#### [Try it]
The whole listing is to be printed again exactly.
————————
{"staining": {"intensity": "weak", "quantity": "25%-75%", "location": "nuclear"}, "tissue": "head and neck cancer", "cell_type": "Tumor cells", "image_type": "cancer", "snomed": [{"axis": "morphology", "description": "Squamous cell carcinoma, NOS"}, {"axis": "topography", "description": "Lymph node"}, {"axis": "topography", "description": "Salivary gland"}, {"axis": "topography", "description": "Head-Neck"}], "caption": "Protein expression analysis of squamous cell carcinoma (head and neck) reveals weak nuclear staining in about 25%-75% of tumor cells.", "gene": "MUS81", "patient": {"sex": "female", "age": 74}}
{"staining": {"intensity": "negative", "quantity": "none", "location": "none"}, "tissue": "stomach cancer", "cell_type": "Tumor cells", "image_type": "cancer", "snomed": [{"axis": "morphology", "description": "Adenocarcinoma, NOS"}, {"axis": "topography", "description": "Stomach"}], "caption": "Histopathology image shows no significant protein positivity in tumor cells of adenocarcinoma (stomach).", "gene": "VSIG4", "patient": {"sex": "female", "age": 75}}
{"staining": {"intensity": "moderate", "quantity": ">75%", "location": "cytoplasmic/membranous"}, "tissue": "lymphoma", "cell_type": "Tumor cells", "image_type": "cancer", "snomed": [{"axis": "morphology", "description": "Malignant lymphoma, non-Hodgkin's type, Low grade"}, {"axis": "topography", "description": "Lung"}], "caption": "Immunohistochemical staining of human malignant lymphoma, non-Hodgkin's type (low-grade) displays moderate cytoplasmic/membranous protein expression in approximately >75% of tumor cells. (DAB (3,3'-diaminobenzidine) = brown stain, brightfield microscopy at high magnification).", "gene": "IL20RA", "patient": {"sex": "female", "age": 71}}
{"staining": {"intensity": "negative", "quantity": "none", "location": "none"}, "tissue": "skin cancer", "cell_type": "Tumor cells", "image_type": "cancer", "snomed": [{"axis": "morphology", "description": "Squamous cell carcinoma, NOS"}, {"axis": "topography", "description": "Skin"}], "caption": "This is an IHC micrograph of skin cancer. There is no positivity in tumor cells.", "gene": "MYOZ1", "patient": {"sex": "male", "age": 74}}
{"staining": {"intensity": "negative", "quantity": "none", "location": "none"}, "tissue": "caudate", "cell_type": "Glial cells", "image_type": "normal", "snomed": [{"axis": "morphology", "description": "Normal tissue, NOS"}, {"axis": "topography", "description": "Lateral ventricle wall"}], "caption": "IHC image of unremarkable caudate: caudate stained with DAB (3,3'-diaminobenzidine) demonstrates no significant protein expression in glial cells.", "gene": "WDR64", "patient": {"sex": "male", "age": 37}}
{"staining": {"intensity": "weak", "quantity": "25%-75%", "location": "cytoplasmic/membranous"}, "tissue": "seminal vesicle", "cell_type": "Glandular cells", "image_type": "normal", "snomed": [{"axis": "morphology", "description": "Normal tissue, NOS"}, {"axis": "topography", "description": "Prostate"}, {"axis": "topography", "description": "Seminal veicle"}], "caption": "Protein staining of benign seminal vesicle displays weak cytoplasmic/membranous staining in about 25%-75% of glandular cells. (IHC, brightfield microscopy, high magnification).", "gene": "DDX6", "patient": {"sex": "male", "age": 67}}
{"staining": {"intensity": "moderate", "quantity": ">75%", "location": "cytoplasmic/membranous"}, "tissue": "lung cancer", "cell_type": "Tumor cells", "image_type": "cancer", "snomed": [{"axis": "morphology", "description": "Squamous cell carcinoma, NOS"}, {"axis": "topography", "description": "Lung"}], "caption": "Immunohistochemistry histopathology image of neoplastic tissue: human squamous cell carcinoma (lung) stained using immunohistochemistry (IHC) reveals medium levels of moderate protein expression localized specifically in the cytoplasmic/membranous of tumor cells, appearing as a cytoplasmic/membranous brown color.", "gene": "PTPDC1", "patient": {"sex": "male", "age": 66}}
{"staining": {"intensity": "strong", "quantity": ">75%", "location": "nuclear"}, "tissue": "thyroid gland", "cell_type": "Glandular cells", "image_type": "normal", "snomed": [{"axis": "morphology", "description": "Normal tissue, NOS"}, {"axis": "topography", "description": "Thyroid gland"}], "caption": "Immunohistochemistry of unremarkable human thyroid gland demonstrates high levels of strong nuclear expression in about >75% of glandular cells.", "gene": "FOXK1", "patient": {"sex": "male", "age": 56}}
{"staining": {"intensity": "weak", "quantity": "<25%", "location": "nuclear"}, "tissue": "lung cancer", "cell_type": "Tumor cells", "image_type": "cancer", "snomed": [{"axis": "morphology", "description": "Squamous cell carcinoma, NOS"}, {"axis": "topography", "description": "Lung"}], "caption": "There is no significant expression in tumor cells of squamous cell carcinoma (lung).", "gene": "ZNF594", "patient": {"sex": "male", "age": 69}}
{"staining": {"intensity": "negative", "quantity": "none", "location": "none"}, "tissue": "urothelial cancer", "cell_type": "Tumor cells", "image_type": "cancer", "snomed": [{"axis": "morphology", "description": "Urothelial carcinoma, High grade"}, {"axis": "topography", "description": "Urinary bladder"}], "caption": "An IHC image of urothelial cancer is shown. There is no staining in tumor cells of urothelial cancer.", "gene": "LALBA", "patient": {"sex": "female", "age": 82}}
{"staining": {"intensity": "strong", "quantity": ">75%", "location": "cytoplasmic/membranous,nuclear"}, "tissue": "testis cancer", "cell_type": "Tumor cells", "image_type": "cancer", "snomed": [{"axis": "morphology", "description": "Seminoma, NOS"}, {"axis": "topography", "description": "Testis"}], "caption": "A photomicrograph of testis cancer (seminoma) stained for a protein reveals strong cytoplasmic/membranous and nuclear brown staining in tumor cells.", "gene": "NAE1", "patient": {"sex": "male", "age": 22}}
————————
#### [Exercise solution]
{"staining": {"intensity": "weak", "quantity": "25%-75%", "location": "nuclear"}, "tissue": "head and neck cancer", "cell_type": "Tumor cells", "image_type": "cancer", "snomed": [{"axis": "morphology", "description": "Squamous cell carcinoma, NOS"}, {"axis": "topography", "description": "Lymph node"}, {"axis": "topography", "description": "Salivary gland"}, {"axis": "topography", "description": "Head-Neck"}], "caption": "Protein expression analysis of squamous cell carcinoma (head and neck) reveals weak nuclear staining in about 25%-75% of tumor cells.", "gene": "MUS81", "patient": {"sex": "female", "age": 74}}
{"staining": {"intensity": "negative", "quantity": "none", "location": "none"}, "tissue": "stomach cancer", "cell_type": "Tumor cells", "image_type": "cancer", "snomed": [{"axis": "morphology", "description": "Adenocarcinoma, NOS"}, {"axis": "topography", "description": "Stomach"}], "caption": "Histopathology image shows no significant protein positivity in tumor cells of adenocarcinoma (stomach).", "gene": "VSIG4", "patient": {"sex": "female", "age": 75}}
{"staining": {"intensity": "moderate", "quantity": ">75%", "location": "cytoplasmic/membranous"}, "tissue": "lymphoma", "cell_type": "Tumor cells", "image_type": "cancer", "snomed": [{"axis": "morphology", "description": "Malignant lymphoma, non-Hodgkin's type, Low grade"}, {"axis": "topography", "description": "Lung"}], "caption": "Immunohistochemical staining of human malignant lymphoma, non-Hodgkin's type (low-grade) displays moderate cytoplasmic/membranous protein expression in approximately >75% of tumor cells. (DAB (3,3'-diaminobenzidine) = brown stain, brightfield microscopy at high magnification).", "gene": "IL20RA", "patient": {"sex": "female", "age": 71}}
{"staining": {"intensity": "negative", "quantity": "none", "location": "none"}, "tissue": "skin cancer", "cell_type": "Tumor cells", "image_type": "cancer", "snomed": [{"axis": "morphology", "description": "Squamous cell carcinoma, NOS"}, {"axis": "topography", "description": "Skin"}], "caption": "This is an IHC micrograph of skin cancer. There is no positivity in tumor cells.", "gene": "MYOZ1", "patient": {"sex": "male", "age": 74}}
{"staining": {"intensity": "negative", "quantity": "none", "location": "none"}, "tissue": "caudate", "cell_type": "Glial cells", "image_type": "normal", "snomed": [{"axis": "morphology", "description": "Normal tissue, NOS"}, {"axis": "topography", "description": "Lateral ventricle wall"}], "caption": "IHC image of unremarkable caudate: caudate stained with DAB (3,3'-diaminobenzidine) demonstrates no significant protein expression in glial cells.", "gene": "WDR64", "patient": {"sex": "male", "age": 37}}
{"staining": {"intensity": "weak", "quantity": "25%-75%", "location": "cytoplasmic/membranous"}, "tissue": "seminal vesicle", "cell_type": "Glandular cells", "image_type": "normal", "snomed": [{"axis": "morphology", "description": "Normal tissue, NOS"}, {"axis": "topography", "description": "Prostate"}, {"axis": "topography", "description": "Seminal veicle"}], "caption": "Protein staining of benign seminal vesicle displays weak cytoplasmic/membranous staining in about 25%-75% of glandular cells. (IHC, brightfield microscopy, high magnification).", "gene": "DDX6", "patient": {"sex": "male", "age": 67}}
{"staining": {"intensity": "moderate", "quantity": ">75%", "location": "cytoplasmic/membranous"}, "tissue": "lung cancer", "cell_type": "Tumor cells", "image_type": "cancer", "snomed": [{"axis": "morphology", "description": "Squamous cell carcinoma, NOS"}, {"axis": "topography", "description": "Lung"}], "caption": "Immunohistochemistry histopathology image of neoplastic tissue: human squamous cell carcinoma (lung) stained using immunohistochemistry (IHC) reveals medium levels of moderate protein expression localized specifically in the cytoplasmic/membranous of tumor cells, appearing as a cytoplasmic/membranous brown color.", "gene": "PTPDC1", "patient": {"sex": "male", "age": 66}}
{"staining": {"intensity": "strong", "quantity": ">75%", "location": "nuclear"}, "tissue": "thyroid gland", "cell_type": "Glandular cells", "image_type": "normal", "snomed": [{"axis": "morphology", "description": "Normal tissue, NOS"}, {"axis": "topography", "description": "Thyroid gland"}], "caption": "Immunohistochemistry of unremarkable human thyroid gland demonstrates high levels of strong nuclear expression in about >75% of glandular cells.", "gene": "FOXK1", "patient": {"sex": "male", "age": 56}}
{"staining": {"intensity": "weak", "quantity": "<25%", "location": "nuclear"}, "tissue": "lung cancer", "cell_type": "Tumor cells", "image_type": "cancer", "snomed": [{"axis": "morphology", "description": "Squamous cell carcinoma, NOS"}, {"axis": "topography", "description": "Lung"}], "caption": "There is no significant expression in tumor cells of squamous cell carcinoma (lung).", "gene": "ZNF594", "patient": {"sex": "male", "age": 69}}
{"staining": {"intensity": "negative", "quantity": "none", "location": "none"}, "tissue": "urothelial cancer", "cell_type": "Tumor cells", "image_type": "cancer", "snomed": [{"axis": "morphology", "description": "Urothelial carcinoma, High grade"}, {"axis": "topography", "description": "Urinary bladder"}], "caption": "An IHC image of urothelial cancer is shown. There is no staining in tumor cells of urothelial cancer.", "gene": "LALBA", "patient": {"sex": "female", "age": 82}}
{"staining": {"intensity": "strong", "quantity": ">75%", "location": "cytoplasmic/membranous,nuclear"}, "tissue": "testis cancer", "cell_type": "Tumor cells", "image_type": "cancer", "snomed": [{"axis": "morphology", "description": "Seminoma, NOS"}, {"axis": "topography", "description": "Testis"}], "caption": "A photomicrograph of testis cancer (seminoma) stained for a protein reveals strong cytoplasmic/membranous and nuclear brown staining in tumor cells.", "gene": "NAE1", "patient": {"sex": "male", "age": 22}}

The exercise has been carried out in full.